▼
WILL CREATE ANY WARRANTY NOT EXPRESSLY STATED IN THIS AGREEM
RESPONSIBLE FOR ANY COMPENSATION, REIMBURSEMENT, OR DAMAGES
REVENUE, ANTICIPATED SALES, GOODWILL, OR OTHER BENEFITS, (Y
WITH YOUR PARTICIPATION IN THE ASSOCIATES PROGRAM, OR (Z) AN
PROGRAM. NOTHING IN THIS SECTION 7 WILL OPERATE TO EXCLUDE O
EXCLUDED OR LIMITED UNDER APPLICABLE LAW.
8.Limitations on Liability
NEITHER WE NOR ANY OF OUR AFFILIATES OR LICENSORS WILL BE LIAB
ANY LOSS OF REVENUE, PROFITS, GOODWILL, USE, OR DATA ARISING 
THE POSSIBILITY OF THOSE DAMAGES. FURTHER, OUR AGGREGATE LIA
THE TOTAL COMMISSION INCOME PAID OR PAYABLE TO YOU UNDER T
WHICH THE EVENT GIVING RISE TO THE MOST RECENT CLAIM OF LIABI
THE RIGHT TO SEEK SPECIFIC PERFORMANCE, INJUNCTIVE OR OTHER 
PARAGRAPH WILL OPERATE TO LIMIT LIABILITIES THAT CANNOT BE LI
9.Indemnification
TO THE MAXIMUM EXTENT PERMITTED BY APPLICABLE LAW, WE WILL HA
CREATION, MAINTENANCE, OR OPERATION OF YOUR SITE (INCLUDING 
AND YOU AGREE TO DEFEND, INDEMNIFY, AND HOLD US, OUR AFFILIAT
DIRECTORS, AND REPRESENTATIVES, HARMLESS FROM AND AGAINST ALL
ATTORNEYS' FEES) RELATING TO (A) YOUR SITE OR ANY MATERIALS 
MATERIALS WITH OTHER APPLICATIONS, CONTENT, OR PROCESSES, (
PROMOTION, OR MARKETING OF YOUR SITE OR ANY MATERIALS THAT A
▲
Each line from the one with "RESPONSIBLE FOR ANY" through the last line of the material is to be retyped exactly, and no other line is.

RESPONSIBLE FOR ANY COMPENSATION, REIMBURSEMENT, OR DAMAGES
REVENUE, ANTICIPATED SALES, GOODWILL, OR OTHER BENEFITS, (Y
WITH YOUR PARTICIPATION IN THE ASSOCIATES PROGRAM, OR (Z) AN
PROGRAM. NOTHING IN THIS SECTION 7 WILL OPERATE TO EXCLUDE O
EXCLUDED OR LIMITED UNDER APPLICABLE LAW.
8.Limitations on Liability
NEITHER WE NOR ANY OF OUR AFFILIATES OR LICENSORS WILL BE LIAB
ANY LOSS OF REVENUE, PROFITS, GOODWILL, USE, OR DATA ARISING 
THE POSSIBILITY OF THOSE DAMAGES. FURTHER, OUR AGGREGATE LIA
THE TOTAL COMMISSION INCOME PAID OR PAYABLE TO YOU UNDER T
WHICH THE EVENT GIVING RISE TO THE MOST RECENT CLAIM OF LIABI
THE RIGHT TO SEEK SPECIFIC PERFORMANCE, INJUNCTIVE OR OTHER 
PARAGRAPH WILL OPERATE TO LIMIT LIABILITIES THAT CANNOT BE LI
9.Indemnification
TO THE MAXIMUM EXTENT PERMITTED BY APPLICABLE LAW, WE WILL HA
CREATION, MAINTENANCE, OR OPERATION OF YOUR SITE (INCLUDING 
AND YOU AGREE TO DEFEND, INDEMNIFY, AND HOLD US, OUR AFFILIAT
DIRECTORS, AND REPRESENTATIVES, HARMLESS FROM AND AGAINST ALL
ATTORNEYS' FEES) RELATING TO (A) YOUR SITE OR ANY MATERIALS 
MATERIALS WITH OTHER APPLICATIONS, CONTENT, OR PROCESSES, (
PROMOTION, OR MARKETING OF YOUR SITE OR ANY MATERIALS THAT A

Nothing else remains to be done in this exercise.